* TASK *
In the rows below, take the part that opens with the line containing "order: Cyatheales" and closes with the line containing "name author: Crép. ex Rydb.". Rewrite it with "catalogue" replaced by "catalog" and everything else left the same.

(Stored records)
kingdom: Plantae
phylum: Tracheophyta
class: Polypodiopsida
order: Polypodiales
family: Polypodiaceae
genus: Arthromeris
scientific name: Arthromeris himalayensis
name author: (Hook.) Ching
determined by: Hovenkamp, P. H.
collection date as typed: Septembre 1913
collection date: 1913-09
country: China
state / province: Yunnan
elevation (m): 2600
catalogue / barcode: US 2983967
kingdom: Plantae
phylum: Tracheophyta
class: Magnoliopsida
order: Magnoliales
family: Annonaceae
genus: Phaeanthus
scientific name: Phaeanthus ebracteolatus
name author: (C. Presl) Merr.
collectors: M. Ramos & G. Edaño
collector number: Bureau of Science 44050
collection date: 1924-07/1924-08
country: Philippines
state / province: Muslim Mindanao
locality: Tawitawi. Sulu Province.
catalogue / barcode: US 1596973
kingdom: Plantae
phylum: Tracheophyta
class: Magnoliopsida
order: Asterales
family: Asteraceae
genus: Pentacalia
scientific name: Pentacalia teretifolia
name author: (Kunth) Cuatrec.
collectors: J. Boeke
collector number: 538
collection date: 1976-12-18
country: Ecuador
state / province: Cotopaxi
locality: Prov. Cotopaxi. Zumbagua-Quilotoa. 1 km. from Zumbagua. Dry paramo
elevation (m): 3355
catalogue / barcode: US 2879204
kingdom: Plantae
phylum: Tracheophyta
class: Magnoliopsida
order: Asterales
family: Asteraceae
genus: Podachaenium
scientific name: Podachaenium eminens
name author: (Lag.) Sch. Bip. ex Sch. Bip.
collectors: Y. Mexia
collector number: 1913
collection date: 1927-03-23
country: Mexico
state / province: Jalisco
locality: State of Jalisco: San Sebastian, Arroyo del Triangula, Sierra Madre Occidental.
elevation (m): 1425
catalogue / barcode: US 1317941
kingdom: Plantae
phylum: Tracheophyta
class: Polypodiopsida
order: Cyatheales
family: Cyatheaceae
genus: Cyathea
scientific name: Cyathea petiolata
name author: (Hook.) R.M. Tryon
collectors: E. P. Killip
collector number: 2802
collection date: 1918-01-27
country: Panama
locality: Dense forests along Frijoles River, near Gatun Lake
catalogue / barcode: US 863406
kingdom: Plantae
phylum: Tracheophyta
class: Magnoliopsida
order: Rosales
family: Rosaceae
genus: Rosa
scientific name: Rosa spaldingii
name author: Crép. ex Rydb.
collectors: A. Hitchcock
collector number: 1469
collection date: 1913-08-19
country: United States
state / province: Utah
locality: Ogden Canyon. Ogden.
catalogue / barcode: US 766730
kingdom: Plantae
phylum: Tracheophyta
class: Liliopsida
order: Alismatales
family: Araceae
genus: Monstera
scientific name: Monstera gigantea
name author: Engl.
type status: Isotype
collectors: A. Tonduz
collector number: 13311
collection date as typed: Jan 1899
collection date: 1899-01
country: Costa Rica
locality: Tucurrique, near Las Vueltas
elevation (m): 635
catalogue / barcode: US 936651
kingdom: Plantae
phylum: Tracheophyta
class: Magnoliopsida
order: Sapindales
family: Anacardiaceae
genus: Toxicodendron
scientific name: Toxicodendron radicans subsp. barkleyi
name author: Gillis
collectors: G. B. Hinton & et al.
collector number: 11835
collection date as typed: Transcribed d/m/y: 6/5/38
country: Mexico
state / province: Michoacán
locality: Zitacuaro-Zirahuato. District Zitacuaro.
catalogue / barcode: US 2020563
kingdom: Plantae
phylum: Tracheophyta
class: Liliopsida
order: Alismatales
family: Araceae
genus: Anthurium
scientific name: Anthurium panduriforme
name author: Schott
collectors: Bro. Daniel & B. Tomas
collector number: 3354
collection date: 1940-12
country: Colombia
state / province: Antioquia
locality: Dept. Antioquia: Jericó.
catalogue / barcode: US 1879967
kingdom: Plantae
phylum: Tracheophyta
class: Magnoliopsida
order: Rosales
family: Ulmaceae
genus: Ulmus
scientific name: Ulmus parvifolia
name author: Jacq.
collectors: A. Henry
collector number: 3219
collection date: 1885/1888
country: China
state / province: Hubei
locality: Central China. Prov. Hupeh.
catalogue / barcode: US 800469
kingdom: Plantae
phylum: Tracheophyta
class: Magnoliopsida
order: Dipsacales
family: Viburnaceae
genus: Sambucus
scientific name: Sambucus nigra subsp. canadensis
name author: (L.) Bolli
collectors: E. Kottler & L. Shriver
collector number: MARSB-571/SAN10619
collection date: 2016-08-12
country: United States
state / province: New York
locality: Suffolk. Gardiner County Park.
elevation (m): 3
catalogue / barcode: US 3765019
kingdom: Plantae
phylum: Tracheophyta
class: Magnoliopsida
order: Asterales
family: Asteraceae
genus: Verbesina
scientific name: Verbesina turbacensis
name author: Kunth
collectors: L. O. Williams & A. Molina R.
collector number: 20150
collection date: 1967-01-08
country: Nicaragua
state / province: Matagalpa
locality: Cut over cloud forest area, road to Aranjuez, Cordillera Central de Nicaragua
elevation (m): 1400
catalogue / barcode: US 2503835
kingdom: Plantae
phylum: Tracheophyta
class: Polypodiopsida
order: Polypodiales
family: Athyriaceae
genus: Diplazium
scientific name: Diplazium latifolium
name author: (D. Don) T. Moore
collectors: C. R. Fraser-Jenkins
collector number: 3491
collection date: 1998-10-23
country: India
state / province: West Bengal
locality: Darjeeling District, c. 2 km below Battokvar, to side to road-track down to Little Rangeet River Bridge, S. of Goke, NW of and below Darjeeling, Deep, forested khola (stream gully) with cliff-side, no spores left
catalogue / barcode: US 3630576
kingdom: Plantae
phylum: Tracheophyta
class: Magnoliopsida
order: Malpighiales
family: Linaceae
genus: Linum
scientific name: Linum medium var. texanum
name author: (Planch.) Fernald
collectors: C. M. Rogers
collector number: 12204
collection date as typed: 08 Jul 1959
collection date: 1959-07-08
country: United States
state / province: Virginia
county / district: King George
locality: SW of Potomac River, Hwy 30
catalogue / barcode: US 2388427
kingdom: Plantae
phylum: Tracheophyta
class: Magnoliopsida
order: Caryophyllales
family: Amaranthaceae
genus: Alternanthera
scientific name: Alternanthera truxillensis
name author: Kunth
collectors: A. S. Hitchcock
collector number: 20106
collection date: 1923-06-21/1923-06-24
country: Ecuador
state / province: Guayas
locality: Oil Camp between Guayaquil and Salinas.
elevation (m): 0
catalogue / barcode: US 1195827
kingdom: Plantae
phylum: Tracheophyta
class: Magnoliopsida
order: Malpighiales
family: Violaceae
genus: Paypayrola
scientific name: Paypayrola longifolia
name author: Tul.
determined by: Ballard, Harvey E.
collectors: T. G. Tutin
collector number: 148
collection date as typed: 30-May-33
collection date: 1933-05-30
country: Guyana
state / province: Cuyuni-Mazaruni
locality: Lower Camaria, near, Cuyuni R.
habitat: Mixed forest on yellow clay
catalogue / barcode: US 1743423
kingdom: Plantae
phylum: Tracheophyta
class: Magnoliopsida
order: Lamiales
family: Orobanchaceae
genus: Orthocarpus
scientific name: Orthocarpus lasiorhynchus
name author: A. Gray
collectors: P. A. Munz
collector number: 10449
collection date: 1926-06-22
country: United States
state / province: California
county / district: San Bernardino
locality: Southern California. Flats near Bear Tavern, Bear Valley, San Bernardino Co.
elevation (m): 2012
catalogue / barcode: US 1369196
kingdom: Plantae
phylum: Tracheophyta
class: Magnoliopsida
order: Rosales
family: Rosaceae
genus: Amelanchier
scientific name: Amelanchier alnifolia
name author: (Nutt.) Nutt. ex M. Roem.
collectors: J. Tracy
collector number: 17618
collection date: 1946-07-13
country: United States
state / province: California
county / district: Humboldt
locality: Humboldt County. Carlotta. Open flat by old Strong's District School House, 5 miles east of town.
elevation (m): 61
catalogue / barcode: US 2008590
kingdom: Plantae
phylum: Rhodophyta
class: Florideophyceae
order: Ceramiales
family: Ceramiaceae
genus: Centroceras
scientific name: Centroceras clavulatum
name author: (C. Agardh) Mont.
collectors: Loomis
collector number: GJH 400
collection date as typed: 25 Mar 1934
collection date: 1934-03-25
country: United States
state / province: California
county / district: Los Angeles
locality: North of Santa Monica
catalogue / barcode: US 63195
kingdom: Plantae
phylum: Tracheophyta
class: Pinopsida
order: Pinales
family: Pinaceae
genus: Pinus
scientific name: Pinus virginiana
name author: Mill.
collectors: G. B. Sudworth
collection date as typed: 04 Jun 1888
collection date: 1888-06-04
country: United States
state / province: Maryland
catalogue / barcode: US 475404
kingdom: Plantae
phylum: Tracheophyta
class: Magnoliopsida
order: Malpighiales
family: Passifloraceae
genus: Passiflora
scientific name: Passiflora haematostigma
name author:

* ANSWER TO THE PROBLEM *
order: Cyatheales
family: Cyatheaceae
genus: Cyathea
scientific name: Cyathea petiolata
name author: (Hook.) R.M. Tryon
collectors: E. P. Killip
collector number: 2802
collection date: 1918-01-27
country: Panama
locality: Dense forests along Frijoles River, near Gatun Lake
catalog / barcode: US 863406
kingdom: Plantae
phylum: Tracheophyta
class: Magnoliopsida
order: Rosales
family: Rosaceae
genus: Rosa
scientific name: Rosa spaldingii
name author: Crép. ex Rydb.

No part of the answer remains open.